## Exercise brief
Pictures aside, the data must be reproduced exactly.

Dataset records
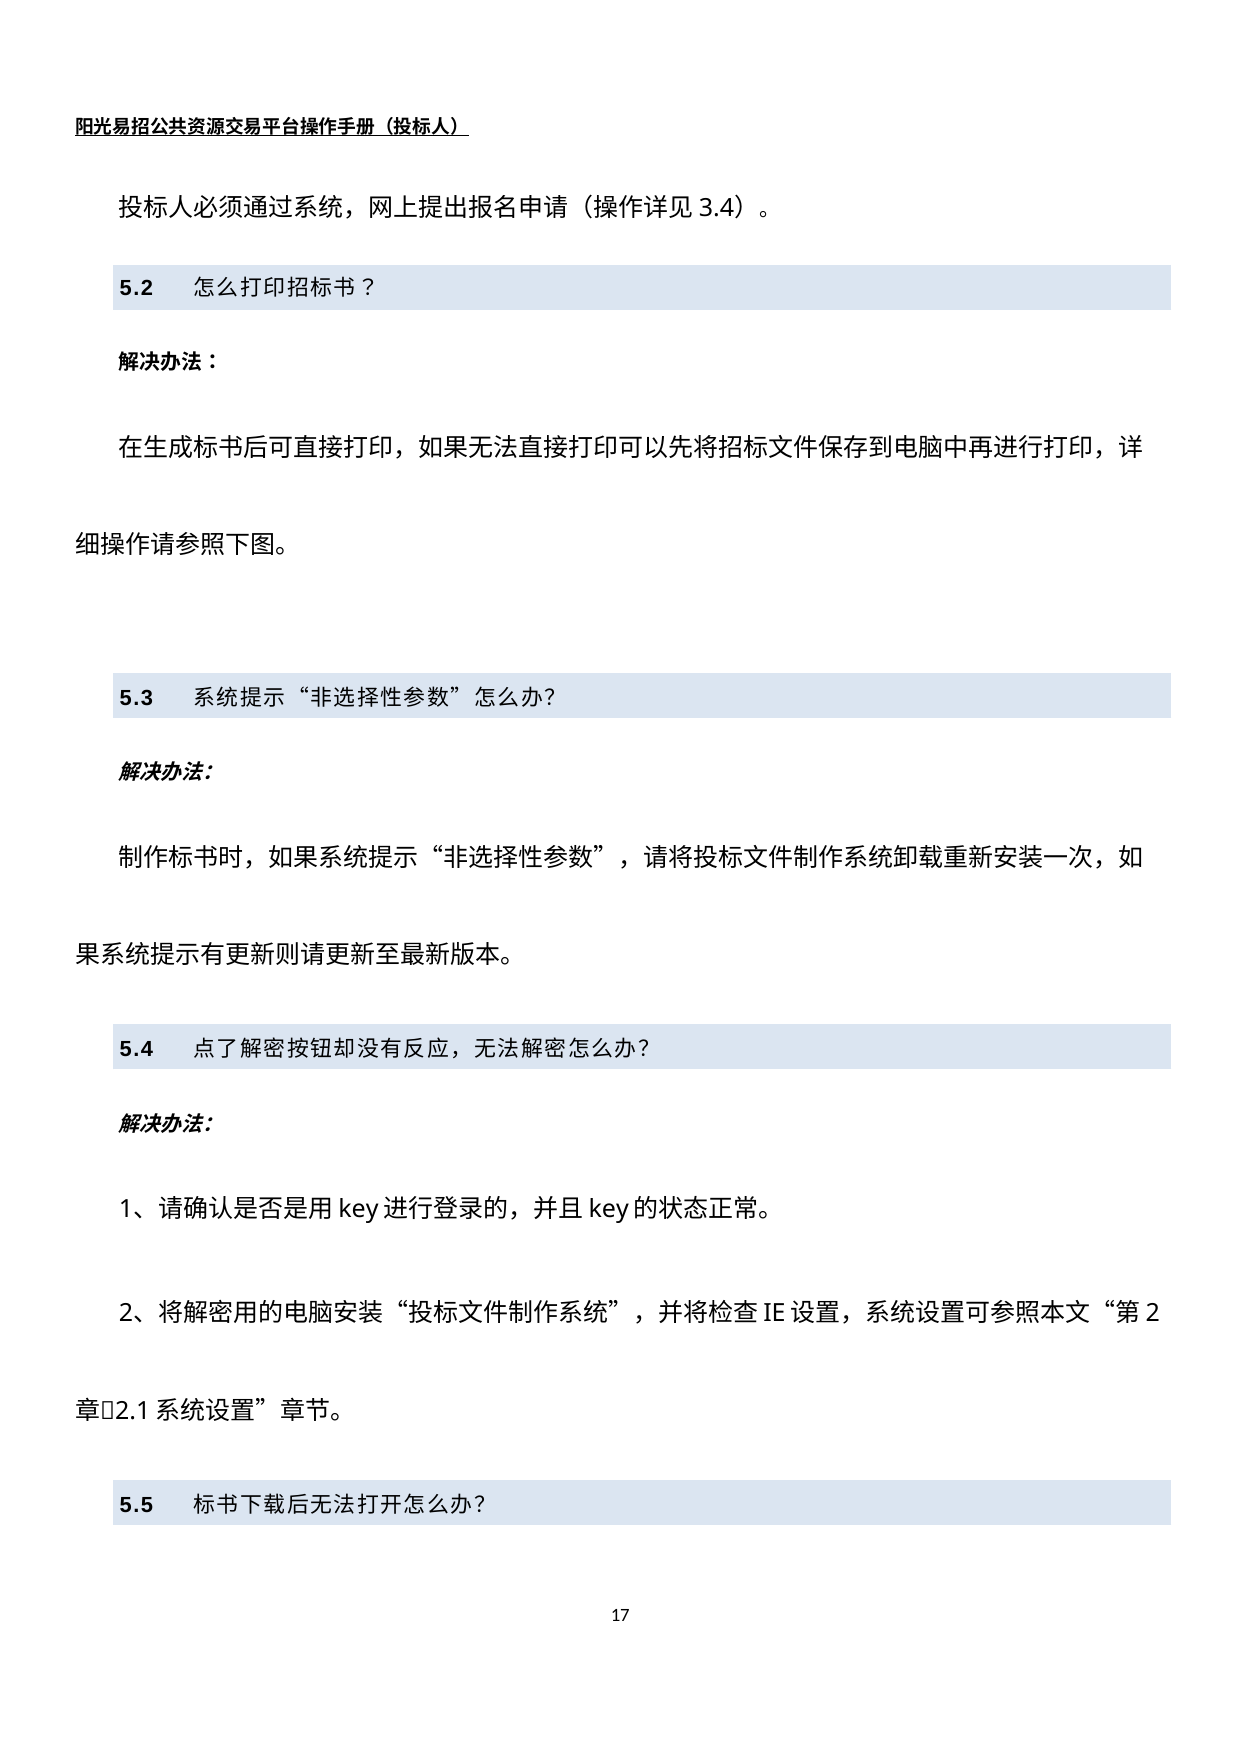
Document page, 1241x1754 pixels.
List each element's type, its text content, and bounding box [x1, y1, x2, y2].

text 1、请确认是否是用key进行登录的，并且key的状态正常。 [75, 1174, 1165, 1239]
text 2、将解密用的电脑安装“投标文件制作系统”，并将检查IE设置，系统设置可参照本文“第2章2.1系统设置”章节。 [75, 1278, 1165, 1441]
subtitle 标书下载后无法打开怎么办？ [119, 1486, 1165, 1519]
subtitle 系统提示“非选择性参数”怎么办？ [119, 679, 1165, 712]
subtitle 点了解密按钮却没有反应，无法解密怎么办？ [119, 1031, 1165, 1063]
text 解决办法： [75, 754, 1165, 787]
subtitle 怎么打印招标书？ [119, 271, 1165, 303]
text 制作标书时，如果系统提示“非选择性参数”，请将投标文件制作系统卸载重新安装一次，如果系统提示有更新则请更新至最新版本。 [75, 823, 1165, 985]
text 投标人必须通过系统，网上提出报名申请（操作详见3.4）。 [75, 173, 1165, 238]
text 解决办法： [75, 345, 1165, 378]
text 解决办法： [75, 1106, 1165, 1138]
text 在生成标书后可直接打印，如果无法直接打印可以先将招标文件保存到电脑中再进行打印，详细操作请参照下图。 [75, 413, 1165, 575]
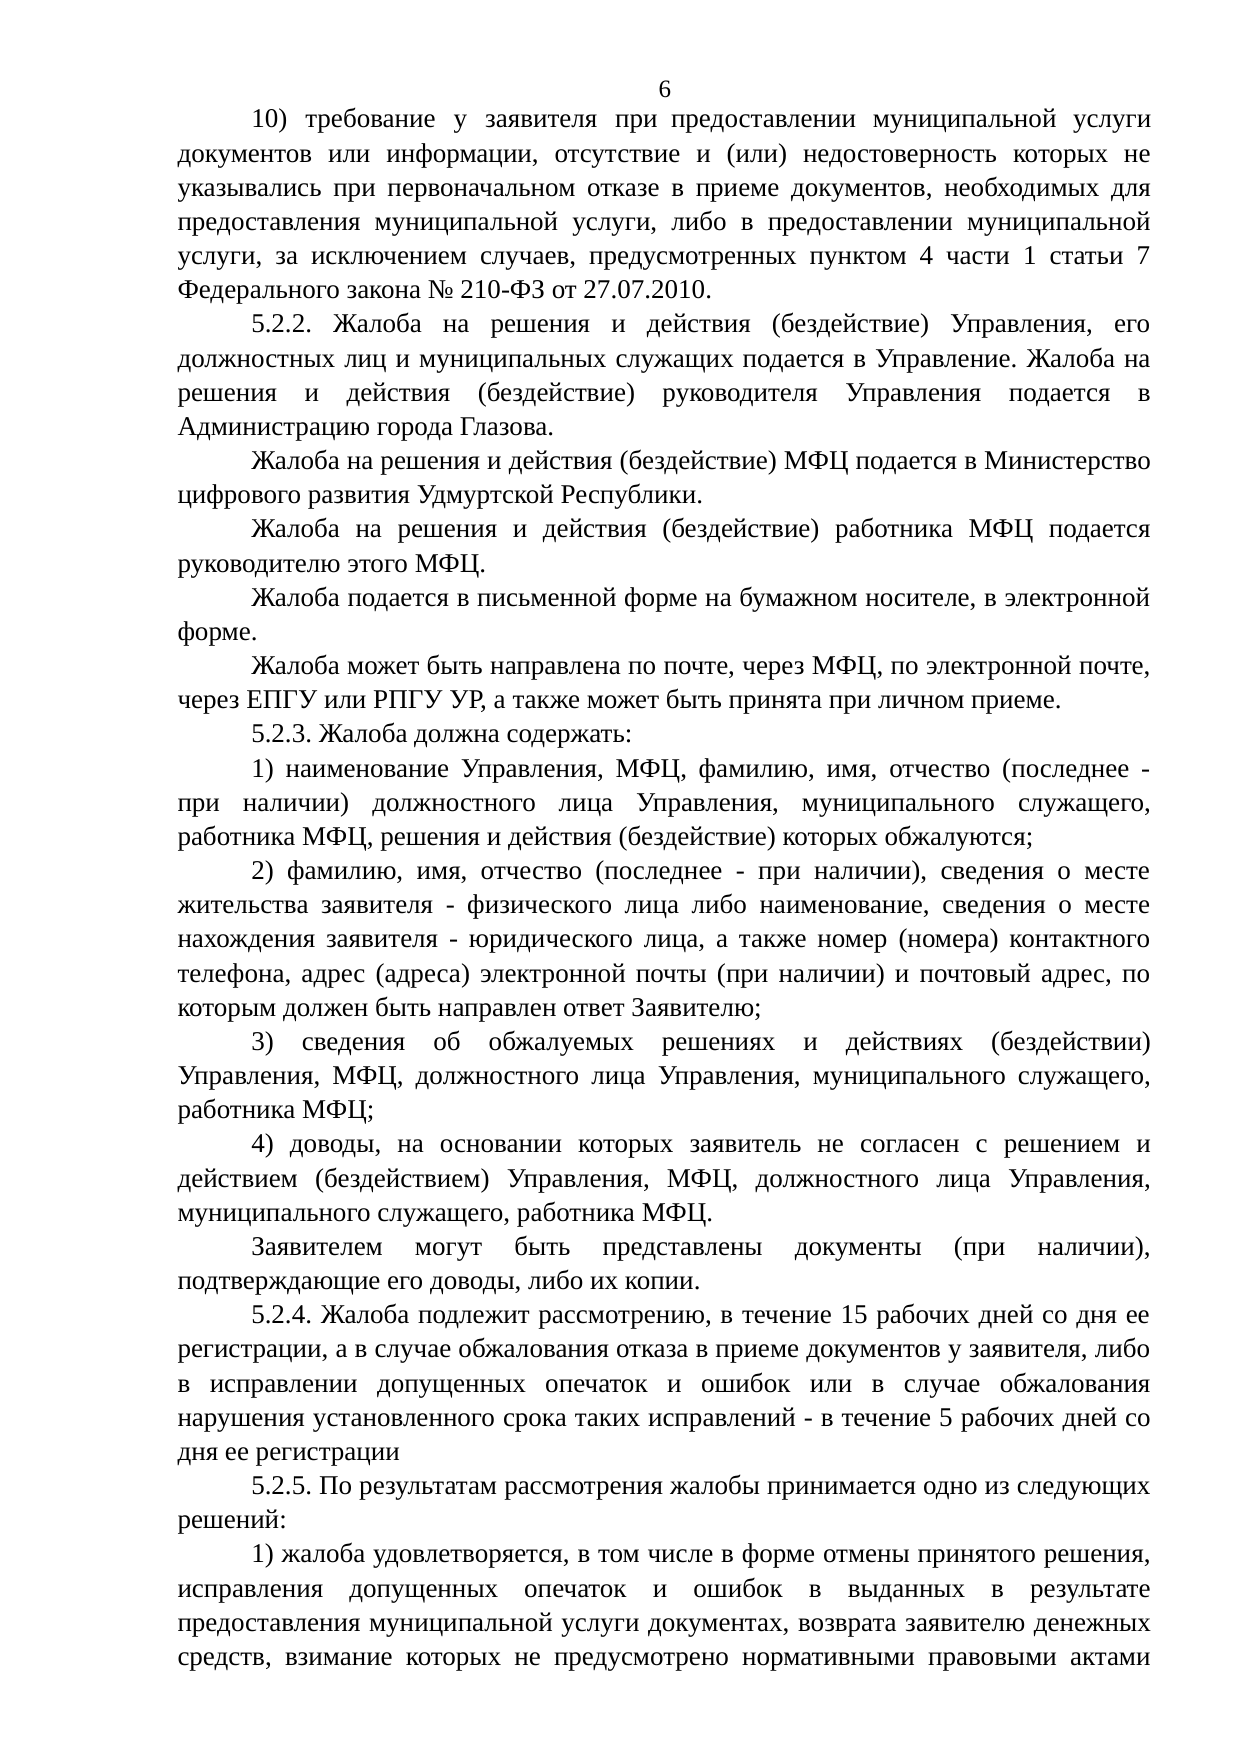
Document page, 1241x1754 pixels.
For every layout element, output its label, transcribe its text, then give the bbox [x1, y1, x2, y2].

text 1) наименование Управления, МФЦ, фамилию, имя, отчество (последнее - при наличии) должностного лица Управления, муниципального служащего, работника МФЦ, решения и действия (бездействие) которых обжалуются; [177, 752, 1152, 851]
text 10) требование у заявителя при предоставлении муниципальной услуги документов или информации, отсутствие и (или) недостоверность которых не указывались при первоначальном отказе в приеме документов, необходимых для предоставления муниципальной услуги, либо в предоставлении муниципальной услуги, за исключением случаев, предусмотренных пунктом 4 части 1 статьи 7 Федерального закона № 210-ФЗ от 27.07.2010. [177, 103, 1152, 304]
text 2) фамилию, имя, отчество (последнее - при наличии), сведения о месте жительства заявителя - физического лица либо наименование, сведения о месте нахождения заявителя - юридического лица, а также номер (номера) контактного телефона, адрес (адреса) электронной почты (при наличии) и почтовый адрес, по которым должен быть направлен ответ Заявителю; [177, 854, 1152, 1022]
text Жалоба может быть направлена по почте, через МФЦ, по электронной почте, через ЕПГУ или РПГУ УР, а также может быть принята при личном приеме. [177, 649, 1152, 714]
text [177, 1538, 1152, 1671]
text 5.2.3. Жалоба должна содержать: [177, 718, 1152, 749]
text Жалоба подается в письменной форме на бумажном носителе, в электронной форме. [177, 581, 1152, 646]
text 5.2.4. Жалоба подлежит рассмотрению, в течение 15 рабочих дней со дня ее регистрации, а в случае обжалования отказа в приеме документов у заявителя, либо в исправлении допущенных опечаток и ошибок или в случае обжалования нарушения установленного срока таких исправлений - в течение 5 рабочих дней со дня ее регистрации [177, 1298, 1152, 1466]
text Жалоба на решения и действия (бездействие) работника МФЦ подается руководителю этого МФЦ. [177, 513, 1152, 578]
text 4) доводы, на основании которых заявитель не согласен с решением и действием (бездействием) Управления, МФЦ, должностного лица Управления, муниципального служащего, работника МФЦ. [177, 1128, 1152, 1227]
text Заявителем могут быть представлены документы (при наличии), подтверждающие его доводы, либо их копии. [177, 1230, 1152, 1295]
text 3) сведения об обжалуемых решениях и действиях (бездействии) Управления, МФЦ, должностного лица Управления, муниципального служащего, работника МФЦ; [177, 1025, 1152, 1124]
text Жалоба на решения и действия (бездействие) МФЦ подается в Министерство цифрового развития Удмуртской Республики. [177, 444, 1152, 509]
text 5.2.2. Жалоба на решения и действия (бездействие) Управления, его должностных лиц и муниципальных служащих подается в Управление. Жалоба на решения и действия (бездействие) руководителя Управления подается в Администрацию города Глазова. [177, 308, 1152, 441]
text 5.2.5. По результатам рассмотрения жалобы принимается одно из следующих решений: [177, 1469, 1152, 1534]
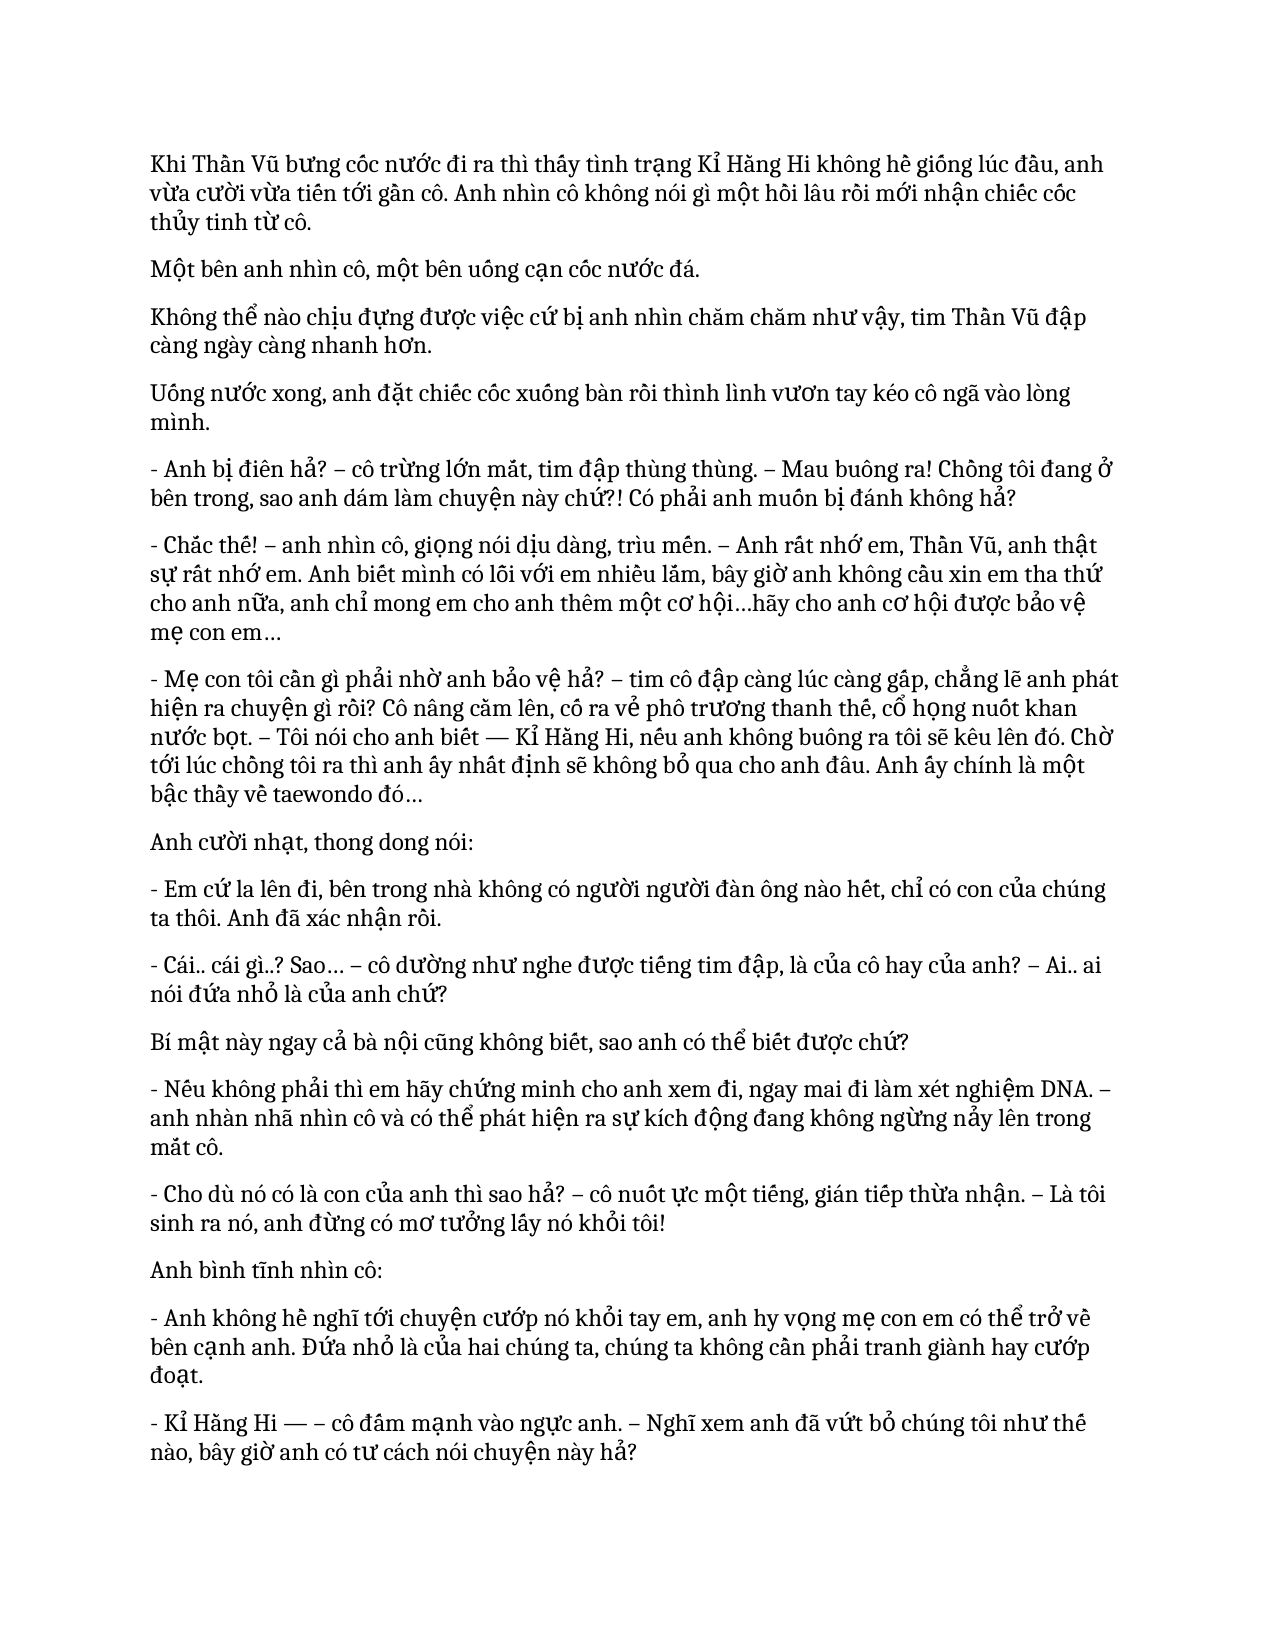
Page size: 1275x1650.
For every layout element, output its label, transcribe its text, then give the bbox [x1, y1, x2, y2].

## Solution
Document page, 1241x1754 pixels.
List each element's type, its text content, and bounding box [x1, y1, x2, y2].

text 1、请确认是否是用key进行登录的，并且key的状态正常。 [75, 1174, 1165, 1239]
text 2、将解密用的电脑安装“投标文件制作系统”，并将检查IE设置，系统设置可参照本文“第2章2.1系统设置”章节。 [75, 1278, 1165, 1441]
subtitle 标书下载后无法打开怎么办？ [119, 1486, 1165, 1519]
subtitle 系统提示“非选择性参数”怎么办？ [119, 679, 1165, 712]
subtitle 点了解密按钮却没有反应，无法解密怎么办？ [119, 1031, 1165, 1063]
text 解决办法： [75, 754, 1165, 787]
subtitle 怎么打印招标书？ [119, 271, 1165, 303]
text 制作标书时，如果系统提示“非选择性参数”，请将投标文件制作系统卸载重新安装一次，如果系统提示有更新则请更新至最新版本。 [75, 823, 1165, 985]
text 投标人必须通过系统，网上提出报名申请（操作详见3.4）。 [75, 173, 1165, 238]
text 解决办法： [75, 345, 1165, 378]
text 解决办法： [75, 1106, 1165, 1138]
text 在生成标书后可直接打印，如果无法直接打印可以先将招标文件保存到电脑中再进行打印，详细操作请参照下图。 [75, 413, 1165, 575]
Document page, 1241x1754 pixels.
For every layout element, output its label, transcribe its text, then give the bbox [x1, y1, x2, y2].

text 1) наименование Управления, МФЦ, фамилию, имя, отчество (последнее - при наличии) должностного лица Управления, муниципального служащего, работника МФЦ, решения и действия (бездействие) которых обжалуются; [177, 752, 1152, 851]
text 10) требование у заявителя при предоставлении муниципальной услуги документов или информации, отсутствие и (или) недостоверность которых не указывались при первоначальном отказе в приеме документов, необходимых для предоставления муниципальной услуги, либо в предоставлении муниципальной услуги, за исключением случаев, предусмотренных пунктом 4 части 1 статьи 7 Федерального закона № 210-ФЗ от 27.07.2010. [177, 103, 1152, 304]
text 2) фамилию, имя, отчество (последнее - при наличии), сведения о месте жительства заявителя - физического лица либо наименование, сведения о месте нахождения заявителя - юридического лица, а также номер (номера) контактного телефона, адрес (адреса) электронной почты (при наличии) и почтовый адрес, по которым должен быть направлен ответ Заявителю; [177, 854, 1152, 1022]
text Жалоба может быть направлена по почте, через МФЦ, по электронной почте, через ЕПГУ или РПГУ УР, а также может быть принята при личном приеме. [177, 649, 1152, 714]
text [177, 1538, 1152, 1671]
text 5.2.3. Жалоба должна содержать: [177, 718, 1152, 749]
text Жалоба подается в письменной форме на бумажном носителе, в электронной форме. [177, 581, 1152, 646]
text 5.2.4. Жалоба подлежит рассмотрению, в течение 15 рабочих дней со дня ее регистрации, а в случае обжалования отказа в приеме документов у заявителя, либо в исправлении допущенных опечаток и ошибок или в случае обжалования нарушения установленного срока таких исправлений - в течение 5 рабочих дней со дня ее регистрации [177, 1298, 1152, 1466]
text Жалоба на решения и действия (бездействие) работника МФЦ подается руководителю этого МФЦ. [177, 513, 1152, 578]
text 4) доводы, на основании которых заявитель не согласен с решением и действием (бездействием) Управления, МФЦ, должностного лица Управления, муниципального служащего, работника МФЦ. [177, 1128, 1152, 1227]
text Заявителем могут быть представлены документы (при наличии), подтверждающие его доводы, либо их копии. [177, 1230, 1152, 1295]
text 3) сведения об обжалуемых решениях и действиях (бездействии) Управления, МФЦ, должностного лица Управления, муниципального служащего, работника МФЦ; [177, 1025, 1152, 1124]
text Жалоба на решения и действия (бездействие) МФЦ подается в Министерство цифрового развития Удмуртской Республики. [177, 444, 1152, 509]
text 5.2.2. Жалоба на решения и действия (бездействие) Управления, его должностных лиц и муниципальных служащих подается в Управление. Жалоба на решения и действия (бездействие) руководителя Управления подается в Администрацию города Глазова. [177, 308, 1152, 441]
text 5.2.5. По результатам рассмотрения жалобы принимается одно из следующих решений: [177, 1469, 1152, 1534]
Page size: 1275x1650.
For every layout element, output its label, transcribe its text, then give the bbox [x1, y1, x2, y2].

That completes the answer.